DATA SUPPLIED
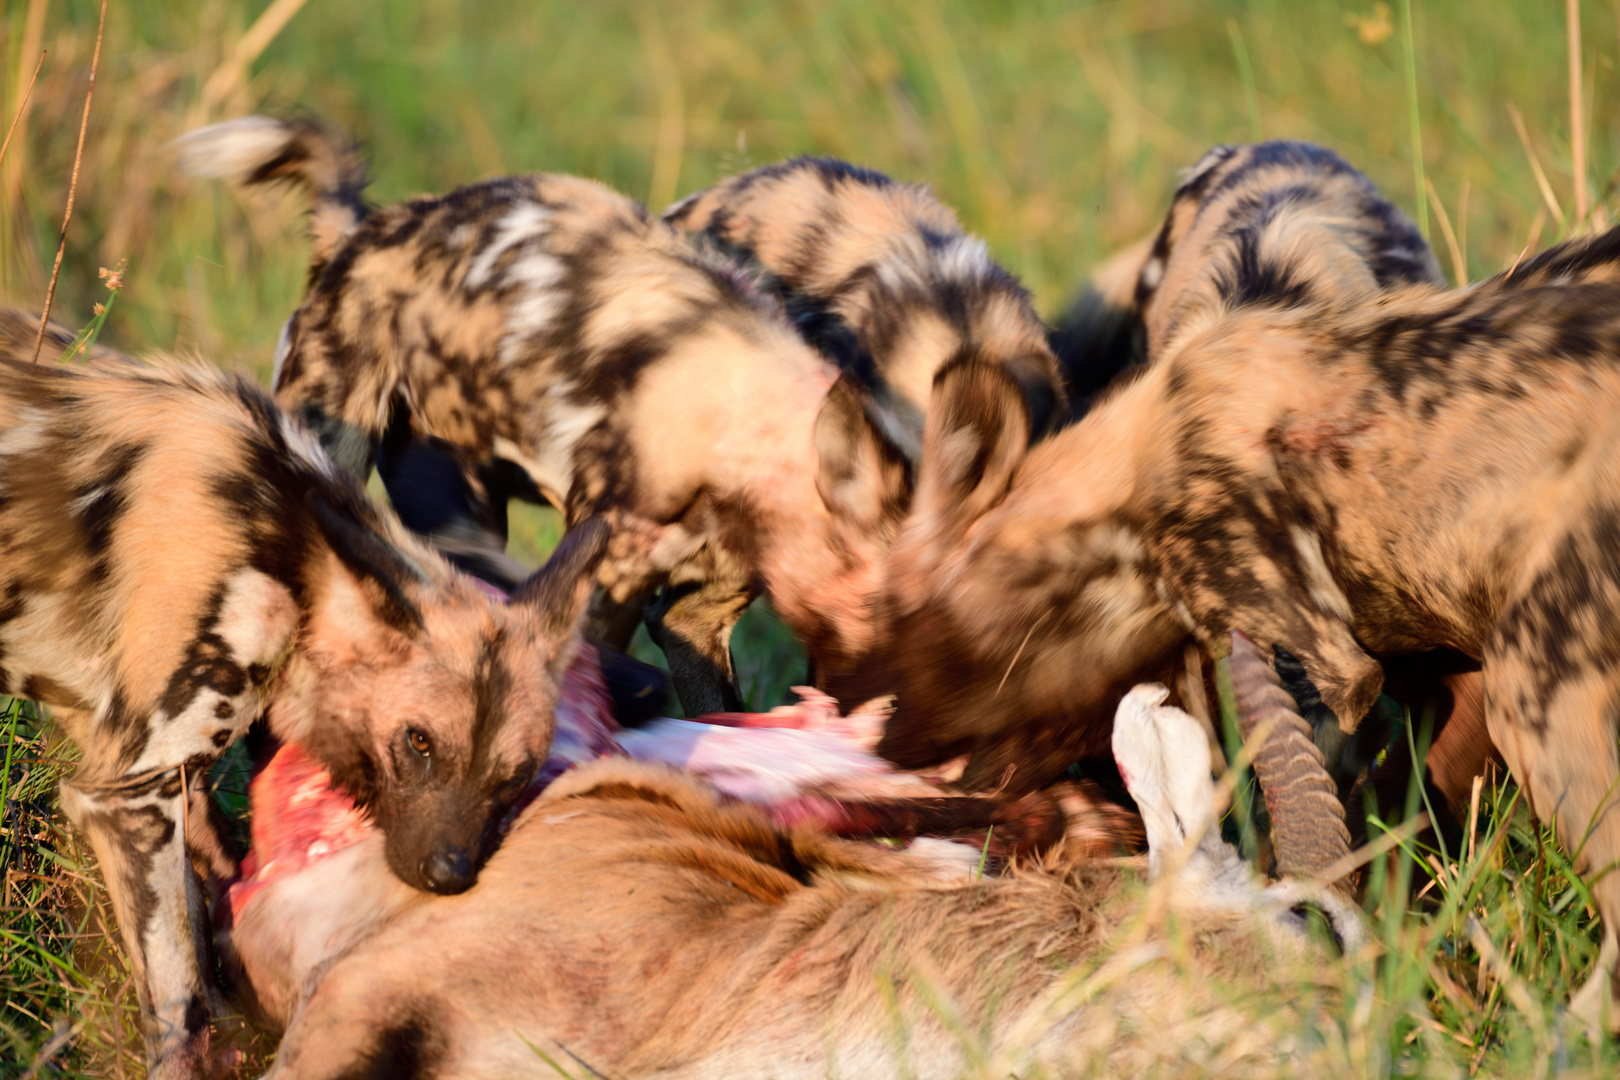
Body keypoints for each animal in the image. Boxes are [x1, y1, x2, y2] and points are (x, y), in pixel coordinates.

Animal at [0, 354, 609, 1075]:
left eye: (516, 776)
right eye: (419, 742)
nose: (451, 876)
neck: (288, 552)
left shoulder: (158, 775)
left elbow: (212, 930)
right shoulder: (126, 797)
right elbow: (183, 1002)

TASK OBJECTIVE
Every line of the listing should be repeated exactly; no picture should appear.

TASK ANSWER
Body keypoints for each animal in the image. Boxes are [x1, y1, x2, y2] and points are (x, y), in pixel coordinates.

Animal at [0, 354, 609, 1075]:
left eye: (516, 776)
right eye: (419, 742)
nose: (451, 876)
neck: (288, 552)
left shoulder: (158, 775)
left elbow: (212, 930)
right shoulder: (126, 797)
right elbow: (183, 1002)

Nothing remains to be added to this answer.